NIH Cluster Profiles

src
└── cgr_gwas_qc
   ├── cluster_profiles
     ├── __init__.py
     ├── biowulf
       ├── __init__.py
       ├── config.yaml
       ├── jobscript.sh
       ├── status.py
       └── submit.py
     ├── cgems
       ├── __init__.py
       ├── cgems_jobscript.sh
       ├── cgems_status.py
       ├── cgems_submit.py
       └── config.yaml
     ├── cluster.yaml
     └── snakemake.sh

snakemake provides a plugin architecture to tell it how to interact with your cluster environment (their docs). This consists of 3 major parts: a job-script template, a submission script, and a status check script. For each rule that is submitted to the cluster, snakemake creates a job. The submission script is given this job, it can then pull out job’s metadata and build a submission script using the job-script template. snakemake will run the status check script repeatedly for each submitted job. The status script then tells snakemake if the job is “running”, “failed”, or “success”.

I created two cluster profiles, one for Biowulf and one for CGEMs/CCAD. Code that is shared by both profiles lives in cluster_profiles/__init__.py

  • job-script template: cluster_profiles/biowulf/jobscript.sh and cluster_profiles/cgems/cgems_jobscript.sh

  • submit-script template: cluster_profiles/biowulf/submit.py and cluster_profiles/cgems/cgems_submit.py

  • status-script template: cluster_profiles/biowulf/status.py and cluster_profiles/cgems/cgems_status.py

When you run cgr submit --cgems or cgr submit --biowulf we create a submission script for the main snakemake task that is saved in .snakemake/GwasQcPipeline_submission.sh To create this script we use the jinja2 template cluster_profiles/snakemake.sh.

Parsers and Validators

src
└── cgr_gwas_qc
   ├── parsers
     ├── __init__.py
     ├── bim.py
     ├── bpm.py
     ├── common.py
     ├── eigensoft.py
     ├── graf.py
     ├── illumina
       ├── __init__.py
       ├── adpc.py
       └── IlluminaBeadArrayFiles.py
     ├── king.py
     ├── plink.py
     ├── sample_sheet.py
     ├── vcf.py
     └── verifyidintensity.py
   ├── validators
     ├── __init__.py
     ├── bgzip.py
     ├── bpm.py
     ├── gtc.py
     ├── idat.py
     └── sample_sheet.py

This workflow uses a lot of different file types.
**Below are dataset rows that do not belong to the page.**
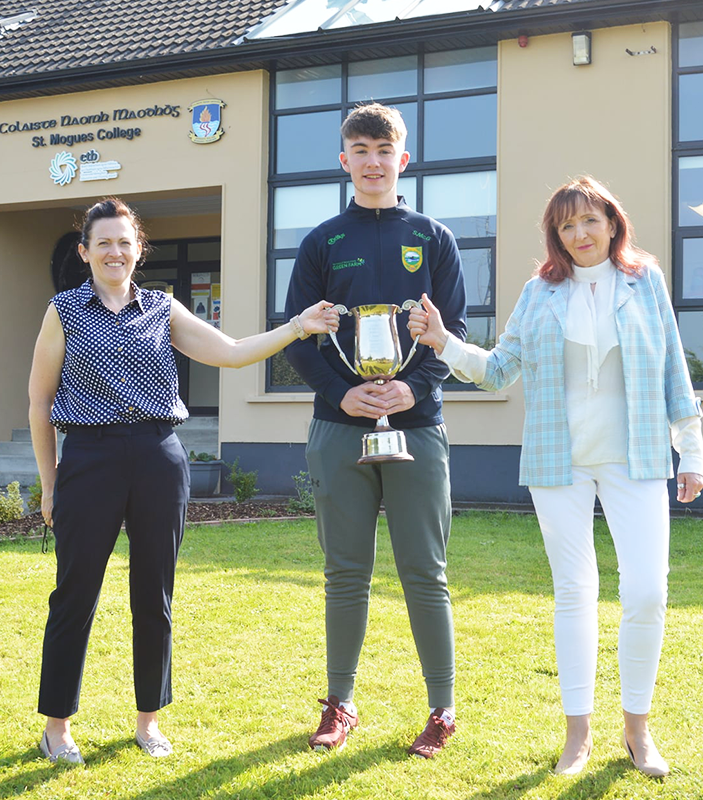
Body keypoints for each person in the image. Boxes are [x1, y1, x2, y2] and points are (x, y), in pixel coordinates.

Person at [408, 176, 703, 777]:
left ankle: (638, 730)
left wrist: (691, 451)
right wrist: (444, 343)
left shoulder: (644, 282)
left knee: (647, 592)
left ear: (613, 223)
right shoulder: (539, 292)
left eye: (590, 221)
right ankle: (579, 735)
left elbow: (674, 368)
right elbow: (498, 371)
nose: (580, 235)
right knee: (575, 592)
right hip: (557, 461)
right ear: (555, 235)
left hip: (639, 456)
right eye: (567, 226)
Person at [29, 197, 338, 764]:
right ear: (85, 252)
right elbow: (39, 400)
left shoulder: (163, 309)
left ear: (139, 248)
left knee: (155, 595)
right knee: (74, 595)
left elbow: (233, 352)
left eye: (125, 241)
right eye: (103, 243)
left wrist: (297, 326)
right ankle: (57, 726)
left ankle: (148, 720)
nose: (115, 252)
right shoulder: (63, 310)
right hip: (89, 459)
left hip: (158, 458)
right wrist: (49, 485)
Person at [284, 103, 467, 759]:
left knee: (426, 573)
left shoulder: (435, 238)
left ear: (402, 159)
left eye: (383, 150)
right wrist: (344, 392)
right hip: (339, 427)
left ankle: (442, 710)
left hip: (418, 430)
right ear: (344, 161)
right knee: (344, 573)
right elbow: (300, 339)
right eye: (359, 149)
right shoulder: (321, 242)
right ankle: (340, 702)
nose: (371, 161)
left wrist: (411, 388)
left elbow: (454, 336)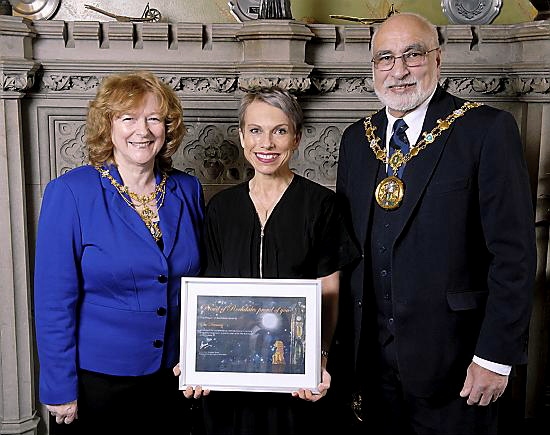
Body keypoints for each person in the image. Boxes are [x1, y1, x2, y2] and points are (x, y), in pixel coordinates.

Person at [335, 12, 536, 435]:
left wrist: (494, 357)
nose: (399, 70)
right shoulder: (356, 140)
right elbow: (348, 250)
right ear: (373, 67)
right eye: (385, 58)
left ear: (437, 59)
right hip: (372, 369)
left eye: (413, 55)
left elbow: (513, 255)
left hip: (459, 367)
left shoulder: (485, 130)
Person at [33, 71, 205, 435]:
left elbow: (199, 283)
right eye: (128, 118)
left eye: (154, 118)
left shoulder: (187, 190)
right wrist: (59, 387)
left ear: (167, 127)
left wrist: (202, 360)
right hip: (98, 383)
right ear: (107, 125)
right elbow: (53, 301)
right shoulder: (70, 193)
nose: (141, 130)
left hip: (172, 377)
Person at [189, 86, 359, 434]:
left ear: (295, 138)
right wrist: (198, 361)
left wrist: (318, 359)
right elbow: (210, 294)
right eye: (255, 130)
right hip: (232, 376)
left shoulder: (321, 205)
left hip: (295, 373)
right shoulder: (221, 208)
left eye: (279, 131)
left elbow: (329, 288)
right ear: (241, 136)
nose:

Many of them are binary while others are plain text in a various formats. I created a series of parsers and validators for many of the different file types. I centralized them here again to only do something once!

The file cgr_gwas_qc/parsers/illumina/IlluminaBeadArrayFiles.py was downloaded from Illumina’s github page. All of the other parsers/validators I wrote. See API Reference for more details.